Man is a microcosm, or a little world, because he is an extract from all the stars and planets of the whole firmament, from the earth and the elements; and so he is their quintessence.
I find microcosm a fascinating concept. I like the idea of little worlds, of entities complete in themselves. The ‘universe in a grain of sand’ – that kind of thing.
Now, you might be thinking, what on earth does a grain of sand have to do with a model railway… well perhaps quite a bit!
The Boys and I are building our first model railway together. It’s a slow shared process. The boards are down, the track plan’s done, the basic scenery too. Over Christmas we added a first coat of paint and began building card models to populate our evolving world.
The Boys haven’t yet fully moved on from the wonderful Brio wooden train system and still build fascinating, ever evolving small worlds, of tramways and bus stations, villages and cities, mainline and country… They create running commentaries as they build, and it’s hugely satisfying listening to them talking their imaginary worlds in life.
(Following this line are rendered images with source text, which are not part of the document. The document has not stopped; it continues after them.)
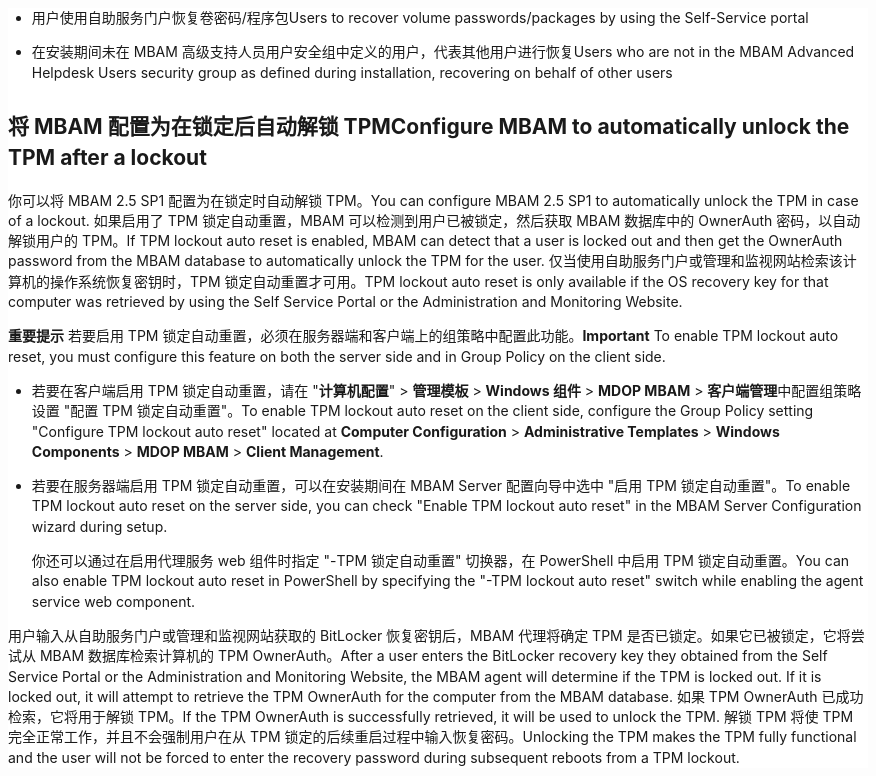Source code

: -   <span data-ttu-id="f518e-195">用户使用自助服务门户恢复卷密码/程序包</span><span class="sxs-lookup"><span data-stu-id="f518e-195">Users to recover volume passwords/packages by using the Self-Service portal</span></span>

-   <span data-ttu-id="f518e-196">在安装期间未在 MBAM 高级支持人员用户安全组中定义的用户，代表其他用户进行恢复</span><span class="sxs-lookup"><span data-stu-id="f518e-196">Users who are not in the MBAM Advanced Helpdesk Users security group as defined during installation, recovering on behalf of other users</span></span>

 

## <a href="" id="bkmk-autounlock"></a><span data-ttu-id="f518e-197">将 MBAM 配置为在锁定后自动解锁 TPM</span><span class="sxs-lookup"><span data-stu-id="f518e-197">Configure MBAM to automatically unlock the TPM after a lockout</span></span>


<span data-ttu-id="f518e-198">你可以将 MBAM 2.5 SP1 配置为在锁定时自动解锁 TPM。</span><span class="sxs-lookup"><span data-stu-id="f518e-198">You can configure MBAM 2.5 SP1 to automatically unlock the TPM in case of a lockout.</span></span> <span data-ttu-id="f518e-199">如果启用了 TPM 锁定自动重置，MBAM 可以检测到用户已被锁定，然后获取 MBAM 数据库中的 OwnerAuth 密码，以自动解锁用户的 TPM。</span><span class="sxs-lookup"><span data-stu-id="f518e-199">If TPM lockout auto reset is enabled, MBAM can detect that a user is locked out and then get the OwnerAuth password from the MBAM database to automatically unlock the TPM for the user.</span></span> <span data-ttu-id="f518e-200">仅当使用自助服务门户或管理和监视网站检索该计算机的操作系统恢复密钥时，TPM 锁定自动重置才可用。</span><span class="sxs-lookup"><span data-stu-id="f518e-200">TPM lockout auto reset is only available if the OS recovery key for that computer was retrieved by using the Self Service Portal or the Administration and Monitoring Website.</span></span>

<span data-ttu-id="f518e-201">**重要提示** 若要启用 TPM 锁定自动重置，必须在服务器端和客户端上的组策略中配置此功能。</span><span class="sxs-lookup"><span data-stu-id="f518e-201">**Important** To enable TPM lockout auto reset, you must configure this feature on both the server side and in Group Policy on the client side.</span></span>

 

-   <span data-ttu-id="f518e-202">若要在客户端启用 TPM 锁定自动重置，请在 "**计算机配置**" &gt; **管理模板** &gt; **Windows 组件** &gt; **MDOP MBAM** &gt; **客户端管理**中配置组策略设置 "配置 TPM 锁定自动重置"。</span><span class="sxs-lookup"><span data-stu-id="f518e-202">To enable TPM lockout auto reset on the client side, configure the Group Policy setting "Configure TPM lockout auto reset" located at **Computer Configuration** &gt; **Administrative Templates** &gt; **Windows Components** &gt; **MDOP MBAM** &gt; **Client Management**.</span></span>

-   <span data-ttu-id="f518e-203">若要在服务器端启用 TPM 锁定自动重置，可以在安装期间在 MBAM Server 配置向导中选中 "启用 TPM 锁定自动重置"。</span><span class="sxs-lookup"><span data-stu-id="f518e-203">To enable TPM lockout auto reset on the server side, you can check "Enable TPM lockout auto reset" in the MBAM Server Configuration wizard during setup.</span></span>

    <span data-ttu-id="f518e-204">你还可以通过在启用代理服务 web 组件时指定 "-TPM 锁定自动重置" 切换器，在 PowerShell 中启用 TPM 锁定自动重置。</span><span class="sxs-lookup"><span data-stu-id="f518e-204">You can also enable TPM lockout auto reset in PowerShell by specifying the "-TPM lockout auto reset" switch while enabling the agent service web component.</span></span>

<span data-ttu-id="f518e-205">用户输入从自助服务门户或管理和监视网站获取的 BitLocker 恢复密钥后，MBAM 代理将确定 TPM 是否已锁定。如果它已被锁定，它将尝试从 MBAM 数据库检索计算机的 TPM OwnerAuth。</span><span class="sxs-lookup"><span data-stu-id="f518e-205">After a user enters the BitLocker recovery key they obtained from the Self Service Portal or the Administration and Monitoring Website, the MBAM agent will determine if the TPM is locked out. If it is locked out, it will attempt to retrieve the TPM OwnerAuth for the computer from the MBAM database.</span></span> <span data-ttu-id="f518e-206">如果 TPM OwnerAuth 已成功检索，它将用于解锁 TPM。</span><span class="sxs-lookup"><span data-stu-id="f518e-206">If the TPM OwnerAuth is successfully retrieved, it will be used to unlock the TPM.</span></span> <span data-ttu-id="f518e-207">解锁 TPM 将使 TPM 完全正常工作，并且不会强制用户在从 TPM 锁定的后续重启过程中输入恢复密码。</span><span class="sxs-lookup"><span data-stu-id="f518e-207">Unlocking the TPM makes the TPM fully functional and the user will not be forced to enter the recovery password during subsequent reboots from a TPM lockout.</span></span>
However, they’re also eager now to create another, slightly more sophisticated world. One that brings new challenges. So we’re building the railway. It’s a shared thing.
Working on our contained world is soothing, together we’re creating a common language of experience. And it’s something I find I’m doing long after the Boys have gone to bed too. In the quiet hours, after the house falls silent, I’m at the kitchen table building things, stations and engines and the like. And, I’m engrossed and relaxed. This odd little world we’re creating is enhancing my well-being and making me smile!
Now, I’m not saying model making will work for you, however I do think there is something about the constraints involved, about the degree of focus that’s needed, the working within parameters that’s engaging, rewarding and relaxing. It’s a release.
A focused activity that requires commitment, concentration and creativity – whether it be potting plants or gardening, flower arranging or knitting, painting or writing – allows for the possibility of momentarily being freed from the more mundane aspects of life – the gloomy news and the daily anxieties of the big wide world. For a while we’re freed, to travel elsewhere, to a wee small world and it feels great!
The following quote is probably only very tangentially linked to the post above, but it caught my eye and it seemed appropriate to add it, so here goes…
“Myth, Symbol, and Tradition” was the phrase I originally wrote at the top of the page, for editors like large, cloudy titles. Then I looked at what I had written and, wordlessly, the words reproached me. I hope I had the grace to blush at my own presumption and their portentousness. How could I, if I lived for a thousand years, attempt to cover more than a hectare of that enormous landscape? So, I let out the air, in a manner of speaking, dwindled to my appropriate size, and gave myself over to that process which, for lack of a more erudite term, I have coined the phrase “Thinking is linking.”
[…] the word “Pollen”, the most pervasive substance in the world, kept knocking at my ear. Or rather, not knocking, but humming. What hums? What buzzes? What travels the world? Suddenly I found what I sought. “What the bee knows,” I told myself. “That is what I’m after.”
But even as I patted my back, I found myself cursing, and not for the first time, the artful trickiness of words, their capriciousness, their lack of conscience. For — note bene! — if you speak or write about What The Bee Knows, what the listener, or the reader, will get — indeed, cannot help but get — is Myth, Symbol, and Tradition! You see the paradox? […] For, to stand in the presence of paradox, to be spiked on the horns of dilemma, between what is small and what is great, microcosm and macrocosm, or, if you like, the two ends of the stick, is the only posture we can assume in front of ancient knowledge — one could even say everlasting knowledge.